= Duneed Aboriginal Land Reserve =

On 29 June 1861, the 1 acre Duneed Aboriginal Land Reserve was set aside for the Wadawurrung (Wathaurong) people. The reserve was located on Ghazeepore Road just south of Armstrong Creek, in Mount Duneed, Victoria, Australia.

At that time it appears to have had 11 people residing there including Willem Baa Nip. They stayed at the reserve as Aboriginal people were prohibited from staying in the Geelong Township after sundown.

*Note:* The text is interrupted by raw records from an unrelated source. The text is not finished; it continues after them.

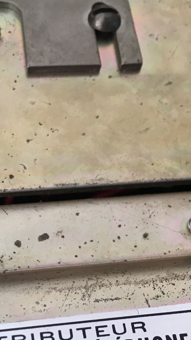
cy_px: 278
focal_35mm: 57
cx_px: 40
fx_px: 513
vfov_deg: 35.3
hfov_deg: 20.8
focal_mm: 4.15
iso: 32
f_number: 2.2
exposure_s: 1/33
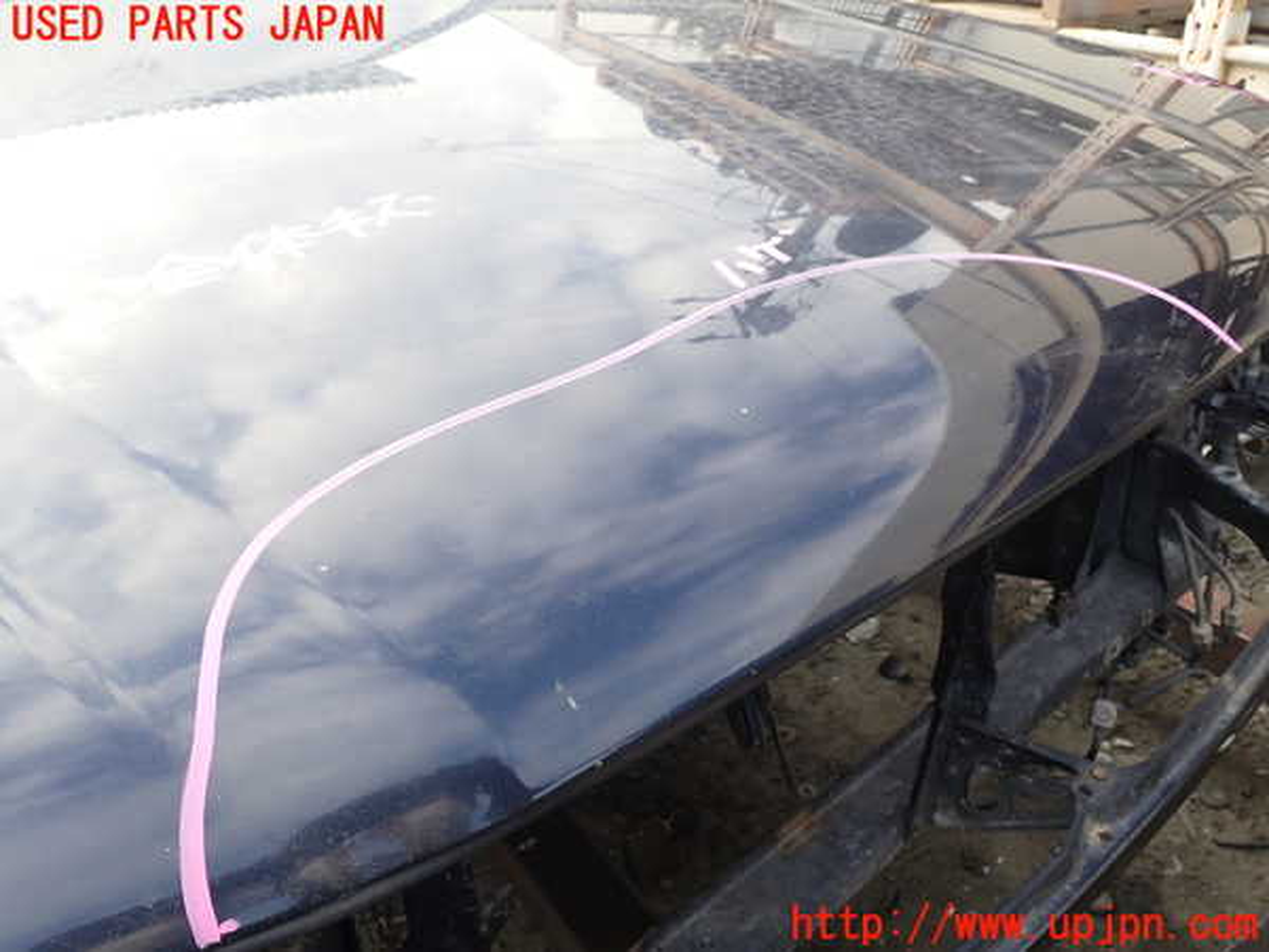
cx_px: 634
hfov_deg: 60.0
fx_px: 1100
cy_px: 476
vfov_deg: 46.8
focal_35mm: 30
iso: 100
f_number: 3.2
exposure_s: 1/100
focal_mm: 5.4
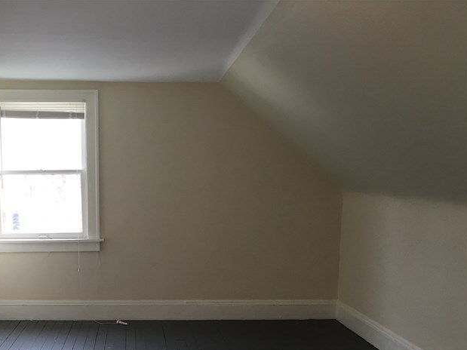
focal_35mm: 48
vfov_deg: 29.5
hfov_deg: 39.0
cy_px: 288
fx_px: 647
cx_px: 138
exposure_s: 1/40
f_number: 2.2
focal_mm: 4.15
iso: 32
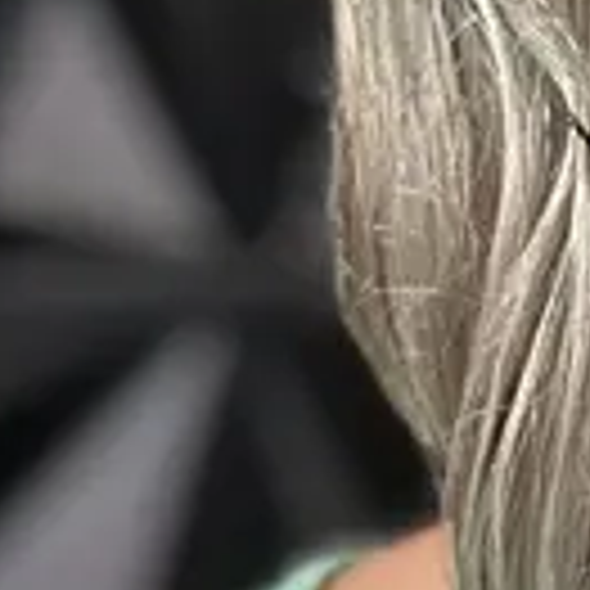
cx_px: 1049
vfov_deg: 4.4
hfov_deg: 4.4
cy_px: -464
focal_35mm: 390
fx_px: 7520
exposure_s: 1/100
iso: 125
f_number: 1.78
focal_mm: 6.86
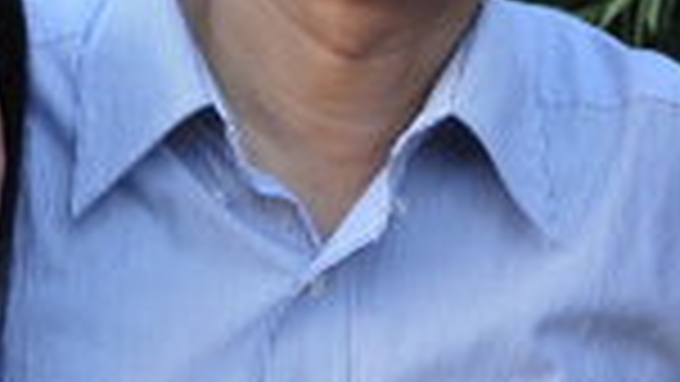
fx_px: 6943
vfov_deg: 3.2
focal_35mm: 385
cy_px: 146
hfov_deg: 5.6
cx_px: 585
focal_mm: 58
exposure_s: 1/80
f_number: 5.3
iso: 400
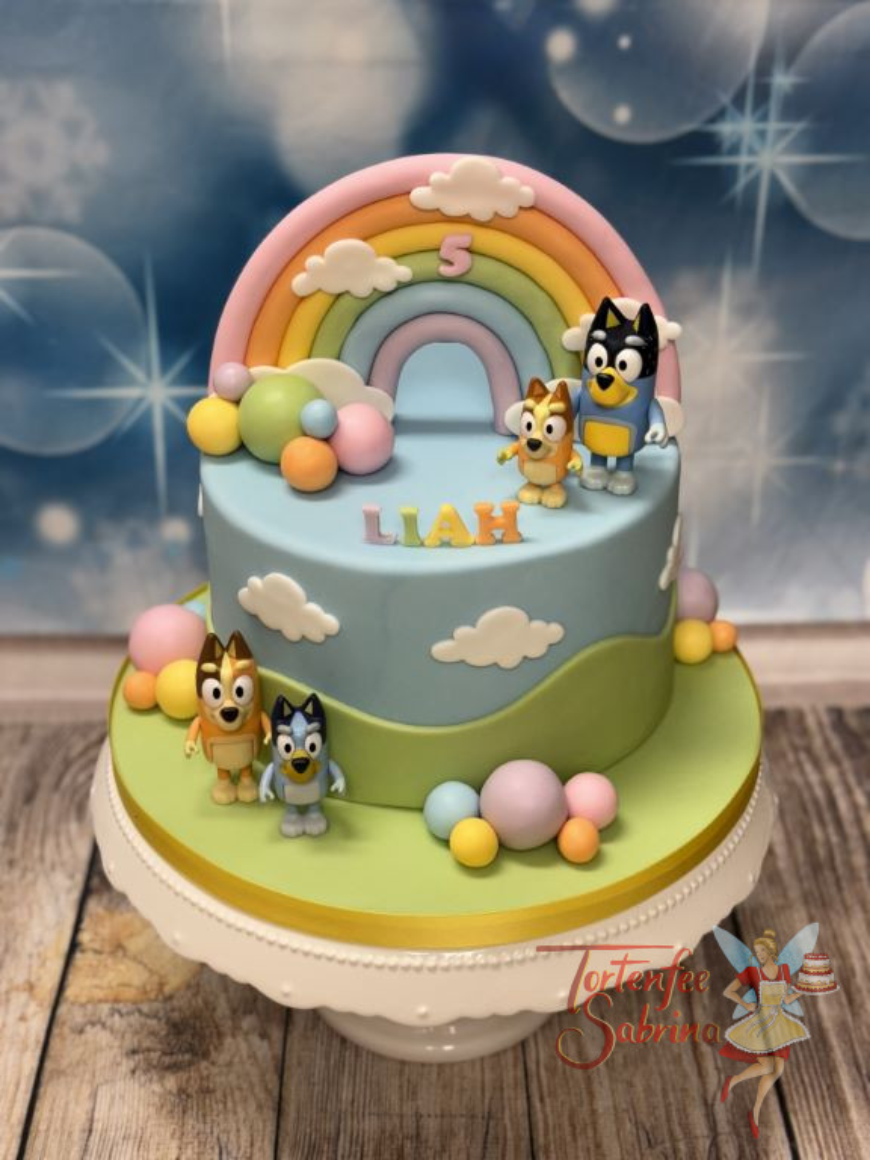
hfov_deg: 30.3
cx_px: 435
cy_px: 580
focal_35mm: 48
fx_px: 1609
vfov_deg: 39.7
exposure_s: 1/50
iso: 50
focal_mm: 6.76
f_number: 1.78
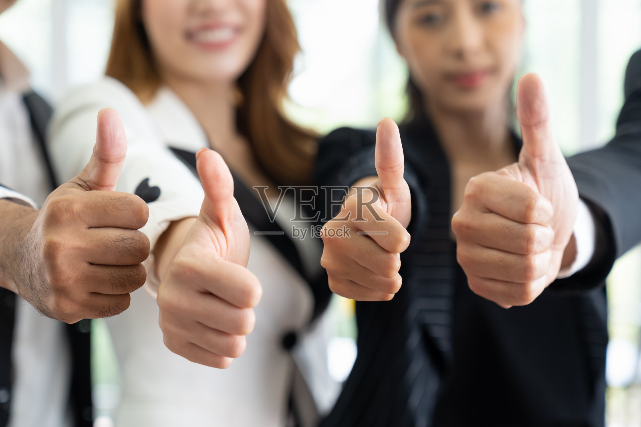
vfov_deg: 20.6
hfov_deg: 30.5
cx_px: 320
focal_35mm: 66
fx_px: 1175
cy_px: 214
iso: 640
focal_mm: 66
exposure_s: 1/250
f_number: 3.2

In September 1866, J. M. Garratt reported to the Parliament of Victoria:"The stores are distributed periodically under the supervision of Mr. Charles Read, my colleague correspondent taking care as much as possible to induce the blacks to go out of town to consume them. Indeed, Mr. Read has supplied one of the neighboring farmers, who appears a trustworthy man, with rations for the use of the natives who camp on and around his homestead, so that they may have as little inducement as possible to visit the town at all. Ten years ago the number of the Geelong blacks was considerable, now only four males remain as a wretched remnant of a once powerful tribe."

On 1 October 1907, its status as an Aboriginal reserve was revoked. The Geelong Advertiser reported at the time of the revocation that it had gone unused for many years.